++++ Текст для чтения ++++

В период эклектики второй половины XIX века в немецкой архитектуре наиболее сильно проявилась тенденция тяготения к неоготическому направлению. Архитектор Карл Шефер, автор многочисленных неоготических церквей, сыграл большую роль в этом процессе, будучи преподавателем в высших технических школах Берлина и Карлсруэ. Конрад Вильгельм Хазе в течение 45 лет возглавлял архитектурно-практическую и педагогическую деятельность в Ганновере и стремился утвердить в качестве единственного стиля неоготику, при этом опирался он исключительно на немецкую церковную кирпичную архитектуру. В результате деятельности его учеников по всей Германии появилось множество неоготических церквей. Обращение к традиционному немецкому строительству из необлицованного кирпича совпало по времени с общим возрастанием интереса к средневековым памятникам страны[12].

В конце XIX столетия в Германии получило распространение движение, известное как «Отечественное искусство». Его представители, сгруппировавшиеся вокруг журнала «Пан» — художники, поэты, архитекторы — считали, что причины творческих неудач кроются в отсутствии единой немецкой культуры и ставили цель создать такую культуру путём возрождения подлинной традиции. Значительные усилия она тратили на сохранение ландшафта и памятников анонимной архитектуры. В качестве средства достижения цели предлагалось возвращение к стилю бидермайер и к народной крестьянской архитектуре. Одним из главных представителей движения являлся архитектор Пауль Шульце-Наумбург, автор известного труда «Задачи архитектуры». Его главным произведением стала усадьба Цецилиенхоф (1917), построенная в традициях фахверка и крестьянских средневековых усадеб[13].

Приверженность к готической традиции воплотилась в проекте железобетонного универсального магазина Вертгейма, построенного в 1897 году по проекту Альфреда Месселя. Хотя архитектор в течение ряда лет работал в области прикладного искусства, а затем в духе господствовавшей эклектики, он увлёкся новым проектом и создал оригинальное произведение. Необходимость больших торговых пространств и максимальной освещённости привела к доминированию в конструкции здания вертикальных элементов, между которыми все плоскости занимали окна. Готика была выражены во внешнем декоре постройки, в особенности в форме столбов. Влияние здания на развитие немецкой архитектуры было чрезвычайно велико: в нём впервые новая функция получила отражение в конструкции. Впоследствии с ориентацией на архитектуру универмага был возведён ряд других магазинов, например — Тица в Дюссельдорфе (1908, архитектор Йозеф Ольбрих)[14].

++++ Строки данных ++++

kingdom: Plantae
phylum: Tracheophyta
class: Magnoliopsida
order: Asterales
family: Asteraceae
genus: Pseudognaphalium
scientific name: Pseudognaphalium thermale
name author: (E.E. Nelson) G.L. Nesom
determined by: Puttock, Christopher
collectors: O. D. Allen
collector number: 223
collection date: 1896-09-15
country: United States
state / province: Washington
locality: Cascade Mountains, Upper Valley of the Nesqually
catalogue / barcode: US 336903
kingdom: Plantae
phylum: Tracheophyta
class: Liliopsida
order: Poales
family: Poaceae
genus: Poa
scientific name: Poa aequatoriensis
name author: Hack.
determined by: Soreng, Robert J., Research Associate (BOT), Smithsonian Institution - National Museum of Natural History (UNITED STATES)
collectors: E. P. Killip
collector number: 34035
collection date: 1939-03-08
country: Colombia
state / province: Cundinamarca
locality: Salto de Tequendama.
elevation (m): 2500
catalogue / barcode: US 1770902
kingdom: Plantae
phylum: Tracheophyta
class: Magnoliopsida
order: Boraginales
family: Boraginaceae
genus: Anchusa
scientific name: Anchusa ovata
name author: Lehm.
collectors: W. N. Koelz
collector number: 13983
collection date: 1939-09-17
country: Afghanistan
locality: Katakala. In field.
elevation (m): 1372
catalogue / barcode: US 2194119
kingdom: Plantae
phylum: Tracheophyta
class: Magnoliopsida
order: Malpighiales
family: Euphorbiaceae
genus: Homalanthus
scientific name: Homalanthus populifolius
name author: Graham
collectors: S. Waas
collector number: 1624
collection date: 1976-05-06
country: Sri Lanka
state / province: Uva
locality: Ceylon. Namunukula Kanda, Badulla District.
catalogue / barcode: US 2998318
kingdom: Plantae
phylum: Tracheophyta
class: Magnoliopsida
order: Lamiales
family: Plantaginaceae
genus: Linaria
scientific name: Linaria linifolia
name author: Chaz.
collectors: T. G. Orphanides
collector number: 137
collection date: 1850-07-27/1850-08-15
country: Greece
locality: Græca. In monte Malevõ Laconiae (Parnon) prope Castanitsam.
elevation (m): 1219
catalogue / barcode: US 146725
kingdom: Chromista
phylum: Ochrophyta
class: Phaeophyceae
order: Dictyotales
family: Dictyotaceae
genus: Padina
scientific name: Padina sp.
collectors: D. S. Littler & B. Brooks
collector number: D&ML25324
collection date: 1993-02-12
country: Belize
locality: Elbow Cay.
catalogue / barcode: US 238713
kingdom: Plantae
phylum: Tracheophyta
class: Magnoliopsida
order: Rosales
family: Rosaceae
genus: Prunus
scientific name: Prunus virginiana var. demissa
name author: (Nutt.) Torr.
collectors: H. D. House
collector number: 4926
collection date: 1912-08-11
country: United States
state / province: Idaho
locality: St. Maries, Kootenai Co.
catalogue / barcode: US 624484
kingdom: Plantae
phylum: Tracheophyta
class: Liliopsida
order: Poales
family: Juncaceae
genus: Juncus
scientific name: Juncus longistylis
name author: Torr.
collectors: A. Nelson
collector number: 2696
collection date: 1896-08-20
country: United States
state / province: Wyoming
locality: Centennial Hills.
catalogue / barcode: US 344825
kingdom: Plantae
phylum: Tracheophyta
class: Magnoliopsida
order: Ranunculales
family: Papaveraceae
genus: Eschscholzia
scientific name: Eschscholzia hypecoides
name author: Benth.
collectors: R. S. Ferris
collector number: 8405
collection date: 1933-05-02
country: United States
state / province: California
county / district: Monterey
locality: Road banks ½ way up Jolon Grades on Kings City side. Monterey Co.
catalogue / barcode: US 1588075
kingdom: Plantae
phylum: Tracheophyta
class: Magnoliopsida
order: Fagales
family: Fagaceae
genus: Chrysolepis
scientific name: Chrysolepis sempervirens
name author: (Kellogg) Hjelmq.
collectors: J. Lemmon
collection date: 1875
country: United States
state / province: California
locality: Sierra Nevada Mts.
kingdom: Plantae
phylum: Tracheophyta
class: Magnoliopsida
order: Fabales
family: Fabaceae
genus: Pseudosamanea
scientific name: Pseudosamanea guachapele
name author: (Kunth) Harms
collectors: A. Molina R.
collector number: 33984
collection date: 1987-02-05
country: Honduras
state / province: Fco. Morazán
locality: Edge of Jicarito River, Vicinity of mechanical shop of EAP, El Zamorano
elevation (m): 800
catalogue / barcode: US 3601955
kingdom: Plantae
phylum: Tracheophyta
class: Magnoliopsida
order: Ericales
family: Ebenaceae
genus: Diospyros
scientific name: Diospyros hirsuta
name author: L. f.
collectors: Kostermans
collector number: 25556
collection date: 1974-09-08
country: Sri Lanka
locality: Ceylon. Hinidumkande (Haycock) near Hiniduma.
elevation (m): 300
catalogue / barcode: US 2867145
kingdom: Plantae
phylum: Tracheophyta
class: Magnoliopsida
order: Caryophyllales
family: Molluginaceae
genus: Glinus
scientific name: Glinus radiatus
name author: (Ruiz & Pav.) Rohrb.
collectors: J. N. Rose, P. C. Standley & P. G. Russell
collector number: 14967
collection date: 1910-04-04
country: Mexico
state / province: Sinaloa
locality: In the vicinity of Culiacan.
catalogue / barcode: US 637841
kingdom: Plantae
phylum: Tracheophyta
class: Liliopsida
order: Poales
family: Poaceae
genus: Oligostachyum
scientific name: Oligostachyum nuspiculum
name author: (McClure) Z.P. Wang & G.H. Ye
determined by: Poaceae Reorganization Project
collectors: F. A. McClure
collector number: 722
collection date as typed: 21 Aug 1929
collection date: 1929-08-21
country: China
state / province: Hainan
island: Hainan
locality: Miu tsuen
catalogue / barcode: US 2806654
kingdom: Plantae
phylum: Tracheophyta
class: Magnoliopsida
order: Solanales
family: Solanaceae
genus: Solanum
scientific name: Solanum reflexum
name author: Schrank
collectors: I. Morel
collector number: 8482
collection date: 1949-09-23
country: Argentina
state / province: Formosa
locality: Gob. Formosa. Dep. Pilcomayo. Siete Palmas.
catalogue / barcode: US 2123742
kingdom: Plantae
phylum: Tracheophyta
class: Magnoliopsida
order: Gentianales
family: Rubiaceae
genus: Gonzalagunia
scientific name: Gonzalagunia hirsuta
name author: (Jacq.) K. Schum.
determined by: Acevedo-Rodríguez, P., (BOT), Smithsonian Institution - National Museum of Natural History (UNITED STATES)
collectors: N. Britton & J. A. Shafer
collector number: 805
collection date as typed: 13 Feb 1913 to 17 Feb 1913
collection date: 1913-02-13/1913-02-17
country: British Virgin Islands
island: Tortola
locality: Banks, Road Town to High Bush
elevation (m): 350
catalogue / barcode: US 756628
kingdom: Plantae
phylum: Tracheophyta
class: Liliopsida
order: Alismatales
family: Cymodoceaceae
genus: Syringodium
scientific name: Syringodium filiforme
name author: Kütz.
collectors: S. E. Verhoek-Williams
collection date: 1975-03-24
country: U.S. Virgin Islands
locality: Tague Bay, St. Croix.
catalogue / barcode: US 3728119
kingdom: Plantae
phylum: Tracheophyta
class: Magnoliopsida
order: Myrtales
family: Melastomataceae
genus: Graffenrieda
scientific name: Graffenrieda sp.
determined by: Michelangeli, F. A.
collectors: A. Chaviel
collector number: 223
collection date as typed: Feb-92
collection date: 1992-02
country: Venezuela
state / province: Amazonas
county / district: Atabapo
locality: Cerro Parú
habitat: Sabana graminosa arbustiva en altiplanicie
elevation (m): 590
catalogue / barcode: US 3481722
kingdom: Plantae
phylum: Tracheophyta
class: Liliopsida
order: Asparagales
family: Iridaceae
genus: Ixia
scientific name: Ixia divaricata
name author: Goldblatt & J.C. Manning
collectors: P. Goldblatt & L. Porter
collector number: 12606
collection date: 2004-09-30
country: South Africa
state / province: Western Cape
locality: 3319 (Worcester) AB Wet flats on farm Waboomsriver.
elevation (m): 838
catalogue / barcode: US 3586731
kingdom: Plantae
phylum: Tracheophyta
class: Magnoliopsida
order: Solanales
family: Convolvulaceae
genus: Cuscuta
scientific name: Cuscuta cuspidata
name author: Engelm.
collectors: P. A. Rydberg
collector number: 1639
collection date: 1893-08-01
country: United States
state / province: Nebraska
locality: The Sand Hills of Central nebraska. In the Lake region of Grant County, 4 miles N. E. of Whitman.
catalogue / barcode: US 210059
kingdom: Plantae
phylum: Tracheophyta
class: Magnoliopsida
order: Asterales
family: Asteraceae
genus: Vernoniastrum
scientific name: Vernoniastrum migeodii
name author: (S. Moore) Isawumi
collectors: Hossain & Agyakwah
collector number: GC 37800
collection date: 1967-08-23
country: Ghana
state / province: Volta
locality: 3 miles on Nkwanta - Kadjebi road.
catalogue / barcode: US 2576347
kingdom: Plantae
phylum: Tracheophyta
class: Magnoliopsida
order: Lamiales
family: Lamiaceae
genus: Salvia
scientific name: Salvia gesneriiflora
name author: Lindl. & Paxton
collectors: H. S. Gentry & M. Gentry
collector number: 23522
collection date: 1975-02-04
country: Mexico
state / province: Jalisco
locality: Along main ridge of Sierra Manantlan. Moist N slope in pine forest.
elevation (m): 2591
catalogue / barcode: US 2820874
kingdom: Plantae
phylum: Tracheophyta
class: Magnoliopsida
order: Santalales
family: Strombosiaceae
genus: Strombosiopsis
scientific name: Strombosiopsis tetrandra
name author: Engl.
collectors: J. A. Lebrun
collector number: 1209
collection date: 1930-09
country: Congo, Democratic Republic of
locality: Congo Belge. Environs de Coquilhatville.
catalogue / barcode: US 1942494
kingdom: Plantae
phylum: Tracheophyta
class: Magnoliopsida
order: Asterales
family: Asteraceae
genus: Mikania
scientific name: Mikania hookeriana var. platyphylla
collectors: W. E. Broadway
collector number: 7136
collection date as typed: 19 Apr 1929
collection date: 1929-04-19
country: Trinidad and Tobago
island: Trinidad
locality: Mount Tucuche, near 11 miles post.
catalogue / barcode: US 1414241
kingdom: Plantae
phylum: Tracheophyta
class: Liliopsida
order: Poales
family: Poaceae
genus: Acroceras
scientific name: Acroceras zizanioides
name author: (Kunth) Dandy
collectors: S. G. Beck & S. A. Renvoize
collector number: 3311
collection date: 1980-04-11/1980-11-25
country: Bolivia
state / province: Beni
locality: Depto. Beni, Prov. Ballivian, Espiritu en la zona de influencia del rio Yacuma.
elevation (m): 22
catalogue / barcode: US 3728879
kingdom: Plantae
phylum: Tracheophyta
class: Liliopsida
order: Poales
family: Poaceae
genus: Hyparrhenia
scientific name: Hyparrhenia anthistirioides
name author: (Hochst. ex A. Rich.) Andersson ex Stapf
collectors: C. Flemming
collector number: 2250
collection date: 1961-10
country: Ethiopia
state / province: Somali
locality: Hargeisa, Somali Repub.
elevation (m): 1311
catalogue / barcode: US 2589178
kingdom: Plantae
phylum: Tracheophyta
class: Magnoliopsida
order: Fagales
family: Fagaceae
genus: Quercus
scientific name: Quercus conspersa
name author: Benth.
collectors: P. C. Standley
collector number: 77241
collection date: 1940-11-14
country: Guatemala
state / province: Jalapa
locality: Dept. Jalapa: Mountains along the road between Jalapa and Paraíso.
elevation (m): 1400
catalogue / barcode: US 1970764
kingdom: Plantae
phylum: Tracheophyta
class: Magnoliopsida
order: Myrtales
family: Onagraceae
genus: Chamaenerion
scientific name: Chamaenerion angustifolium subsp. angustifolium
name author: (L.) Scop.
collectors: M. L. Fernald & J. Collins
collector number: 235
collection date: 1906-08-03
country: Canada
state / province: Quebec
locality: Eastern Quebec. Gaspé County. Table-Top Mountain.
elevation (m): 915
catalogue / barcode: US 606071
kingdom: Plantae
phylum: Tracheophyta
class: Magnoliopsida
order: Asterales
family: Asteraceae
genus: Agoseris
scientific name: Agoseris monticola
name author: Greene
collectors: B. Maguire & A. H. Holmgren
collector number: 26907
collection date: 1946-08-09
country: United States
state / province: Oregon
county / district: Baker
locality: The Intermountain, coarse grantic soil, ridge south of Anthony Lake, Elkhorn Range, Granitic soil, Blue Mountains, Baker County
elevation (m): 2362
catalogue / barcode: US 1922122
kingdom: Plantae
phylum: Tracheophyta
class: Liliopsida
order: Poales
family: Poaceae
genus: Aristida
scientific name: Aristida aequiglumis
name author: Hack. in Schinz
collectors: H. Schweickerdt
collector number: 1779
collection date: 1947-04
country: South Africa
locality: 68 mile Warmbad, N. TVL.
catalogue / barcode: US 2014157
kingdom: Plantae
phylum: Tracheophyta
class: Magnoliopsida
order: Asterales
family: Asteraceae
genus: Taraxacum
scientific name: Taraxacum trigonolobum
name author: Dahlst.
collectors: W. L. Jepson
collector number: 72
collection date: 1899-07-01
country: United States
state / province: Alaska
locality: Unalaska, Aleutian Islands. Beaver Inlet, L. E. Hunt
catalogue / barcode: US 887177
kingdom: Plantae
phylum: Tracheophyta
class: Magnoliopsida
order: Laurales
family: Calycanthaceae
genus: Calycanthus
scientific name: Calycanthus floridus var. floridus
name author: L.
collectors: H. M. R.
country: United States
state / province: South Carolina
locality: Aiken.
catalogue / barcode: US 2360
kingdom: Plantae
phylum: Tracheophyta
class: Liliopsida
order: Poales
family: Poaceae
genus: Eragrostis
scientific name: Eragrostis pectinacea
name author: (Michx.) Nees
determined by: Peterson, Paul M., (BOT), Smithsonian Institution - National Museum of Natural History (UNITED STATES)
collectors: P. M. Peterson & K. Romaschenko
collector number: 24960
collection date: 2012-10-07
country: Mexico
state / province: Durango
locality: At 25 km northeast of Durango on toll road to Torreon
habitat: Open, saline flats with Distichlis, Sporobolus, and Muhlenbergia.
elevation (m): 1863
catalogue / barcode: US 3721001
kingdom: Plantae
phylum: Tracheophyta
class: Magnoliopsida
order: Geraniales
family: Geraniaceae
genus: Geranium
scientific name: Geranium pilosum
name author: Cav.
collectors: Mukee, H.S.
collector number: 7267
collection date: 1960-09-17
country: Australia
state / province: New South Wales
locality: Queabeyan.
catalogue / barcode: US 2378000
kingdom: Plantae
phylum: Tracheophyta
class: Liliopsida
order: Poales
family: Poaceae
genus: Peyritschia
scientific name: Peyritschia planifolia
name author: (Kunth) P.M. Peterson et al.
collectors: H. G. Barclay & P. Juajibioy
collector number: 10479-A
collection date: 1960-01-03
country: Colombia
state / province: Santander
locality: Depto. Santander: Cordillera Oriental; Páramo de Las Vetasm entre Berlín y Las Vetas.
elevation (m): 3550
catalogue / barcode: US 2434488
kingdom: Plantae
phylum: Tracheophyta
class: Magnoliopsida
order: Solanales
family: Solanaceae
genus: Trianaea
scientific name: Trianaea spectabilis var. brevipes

++++

- [Задания]
A – Объясните по тексту о немецкой архитектуре, почему в конструкции универсального магазина Вертгейма преобладали вертикальные элементы. Уложитесь в одно–три предложения.
B – Оформите строки данных в виде нумерованного списка, пропустив пустые строки. Начните с первой строки данных и остановитесь после строки, в которой есть «state / province: Uva».
Текст и строки данных между собой никак не связаны.

- [Ответы]
A – Зданию требовались большие торговые пространства и максимальная освещённость. Поэтому в конструкции преобладали вертикальные элементы, а все плоскости между ними занимали окна.

B –
1. kingdom: Plantae
2. phylum: Tracheophyta
3. class: Magnoliopsida
4. order: Asterales
5. family: Asteraceae
6. genus: Pseudognaphalium
7. scientific name: Pseudognaphalium thermale
8. name author: (E.E. Nelson) G.L. Nesom
9. determined by: Puttock, Christopher
10. collectors: O. D. Allen
11. collector number: 223
12. collection date: 1896-09-15
13. country: United States
14. state / province: Washington
15. locality: Cascade Mountains, Upper Valley of the Nesqually
16. catalogue / barcode: US 336903
17. kingdom: Plantae
18. phylum: Tracheophyta
19. class: Liliopsida
20. order: Poales
21. family: Poaceae
22. genus: Poa
23. scientific name: Poa aequatoriensis
24. name author: Hack.
25. determined by: Soreng, Robert J., Research Associate (BOT), Smithsonian Institution - National Museum of Natural History (UNITED STATES)
26. collectors: E. P. Killip
27. collector number: 34035
28. collection date: 1939-03-08
29. country: Colombia
30. state / province: Cundinamarca
31. locality: Salto de Tequendama.
32. elevation (m): 2500
33. catalogue / barcode: US 1770902
34. kingdom: Plantae
35. phylum: Tracheophyta
36. class: Magnoliopsida
37. order: Boraginales
38. family: Boraginaceae
39. genus: Anchusa
40. scientific name: Anchusa ovata
41. name author: Lehm.
42. collectors: W. N. Koelz
43. collector number: 13983
44. collection date: 1939-09-17
45. country: Afghanistan
46. locality: Katakala. In field.
47. elevation (m): 1372
48. catalogue / barcode: US 2194119
49. kingdom: Plantae
50. phylum: Tracheophyta
51. class: Magnoliopsida
52. order: Malpighiales
53. family: Euphorbiaceae
54. genus: Homalanthus
55. scientific name: Homalanthus populifolius
56. name author: Graham
57. collectors: S. Waas
58. collector number: 1624
59. collection date: 1976-05-06
60. country: Sri Lanka
61. state / province: Uva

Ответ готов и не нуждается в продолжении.